最近、産後ケアセンターを舞台にしたドラマで、産後の薄毛や女性型脱毛症をテーマにしたエピソードが放送され、話題を集めた。「空っぽなのは赤ちゃんの哺乳瓶だけではない」という主演級の登場人物のセリフが登場すると、産後の女性たちの間で大きな共感を呼んだ。
実際に、出産後に女性型脱毛症の症状を経験してストレスを受けるケースは数え切れないほど多い。このような産後の薄毛症状は、産後の女性3人に1人が経験すると知られているほど非常によくあることだ。
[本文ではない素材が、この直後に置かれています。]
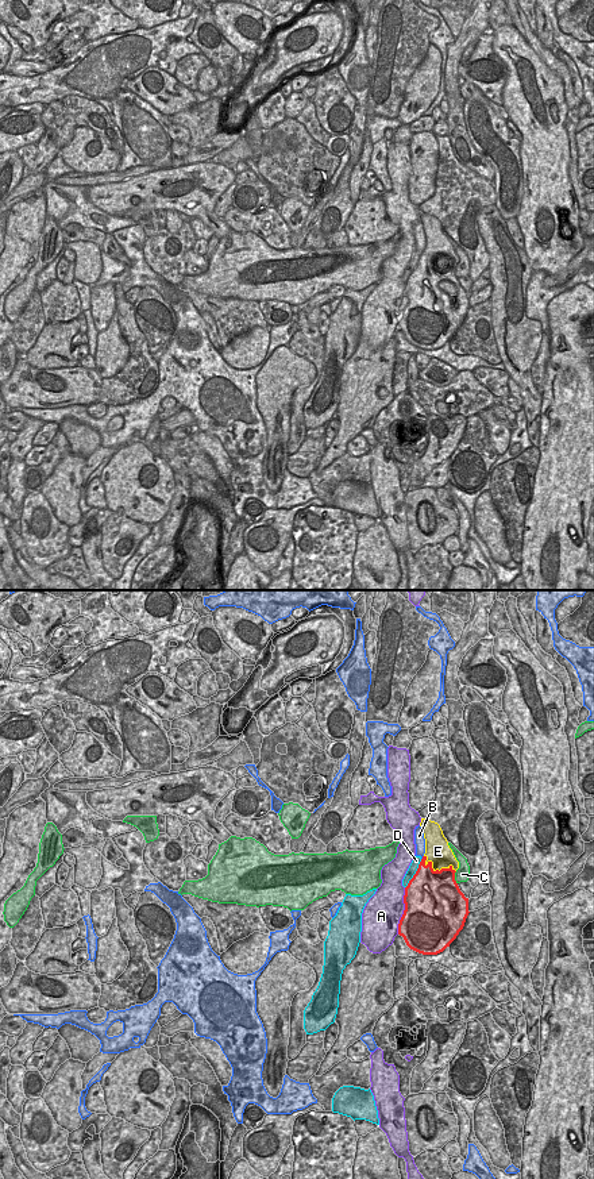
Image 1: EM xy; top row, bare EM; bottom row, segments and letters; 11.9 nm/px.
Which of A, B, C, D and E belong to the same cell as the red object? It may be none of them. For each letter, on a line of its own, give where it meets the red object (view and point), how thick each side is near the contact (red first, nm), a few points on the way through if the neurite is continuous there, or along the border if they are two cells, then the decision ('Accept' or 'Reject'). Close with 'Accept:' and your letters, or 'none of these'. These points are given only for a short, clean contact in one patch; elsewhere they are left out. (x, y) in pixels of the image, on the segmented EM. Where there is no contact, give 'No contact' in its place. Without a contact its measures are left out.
A: Touches red at xy (404, 910). Thickness 500 nm (red) against 440 nm. Reject
B: Touches red at xy (423, 858). Thickness 280 nm (red) against 130 nm. Reject
C: Touches red at xy (454, 878). Thickness 500 nm (red) against 170 nm. Reject
D: Touches red at xy (415, 874). Thickness 500 nm (red) against 100 nm. Reject
E: Touches red at xy (438, 870). Thickness 480 nm (red) against 300 nm. Accept
Accept: E.

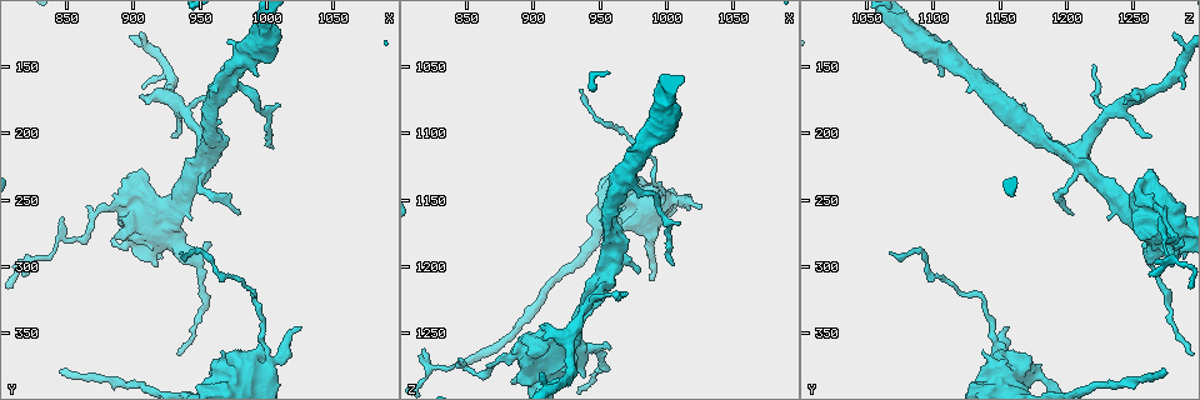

出産後、女性ホルモンであるエストロゲンの数値が急激に減少することで、産後の休止期脱毛症の症状が加速することが原因である。
産後の薄毛は通常、出産後3〜6か月の間に全体の毛髪の30〜40%が抜ける症状から始まる。6か月以降は薄毛が徐々に止まり、1年が経過する頃には正常な状態を回復するのが一般的である。この時期には、薄毛防止シャンプーを使用し、タンパク質を十分に摂取し、ヘア施術は避けるなどの努力が必要だ。
問題は、出産してから1年が過ぎたにもかかわらず、薄毛の症状が続き、正常な毛髪の状態を回復できないケースがしばしば存在するという点だ。外見に敏感な女性の特性上、1年を超えて続く産後の薄毛症状を経験すると、極度の挫折感に陥りがちである。ひどい場合には、うつ症状や強迫症状に悩まされ、正常な社会生活を送ることが難しくなることもある。
したがって、産後の薄毛が出産後1年を過ぎても自然に治癒しない場合は、精密検査および治療を受けることが望ましい。
重要なのは、産後の薄毛を経験する前に予防の観点から施術を検討すべきだという点である。すでに抜け落ちた毛髪を元の状態に戻すことは難しいことだ。したがって、出産前に産後の薄毛を予防できる施術を行い、毛髪の脱落そのものを根本的に最小限に抑えることが重要である。
薄毛に良いとされる方法をすべて試してみたが改善されず満足度が低かった場合、妊娠および出産の計画があり薬物治療やレーザー治療が難しい場合には、ポリ乳酸(PLLA)成分を活用した糸リフティング施術を検討してみることができる。PLLA100%でできた糸を頭皮に注入し、女性型脱毛症を改善する原理だ。
妊娠前にあらかじめPLLA施術を受けると、産後の薄毛を最小限に抑えるのに役立つ。PLLA治療は、PLLA100%の糸を頭皮に直接注入して局所的に作用するため、全身的な副作用の懸念を最小限に抑え、維持期間が長い。特に1〜2年間持続する治療効果により、治療の間隔が広いことが長所である。
従来は、一般的な皮膚リフティングと同じPDO糸が主に使用されていたが、速やかに分解・吸収されるという特性上、2〜3年周期である毛髪の成長周期に比べて刺激の伝達時間が短かった。一方、PLLA糸を用いて頭皮にリフティング施術を適用する場合、機械的な刺激により線維芽細胞が点火され、始動がかかることがポイントだ。また、化学的な刺激である異物反応の誘導によってコラーゲンの新生が促進される。
ユ・ファジョン モディヘアプラント院長は「PLLA施術は頭皮の微細な血液循環を促進し、毛包に活力を与える原理」とし、「まるでエンジンにより多くの酸素を供給する過給機のような役割を、糸が頭皮に伝えるもの」と説明した。続けて「特にPLLA糸は完全に分解されるまでに1〜2年ほどかかるため、長期間にわたり十分な刺激を供給するのに効果的」と付け加えた。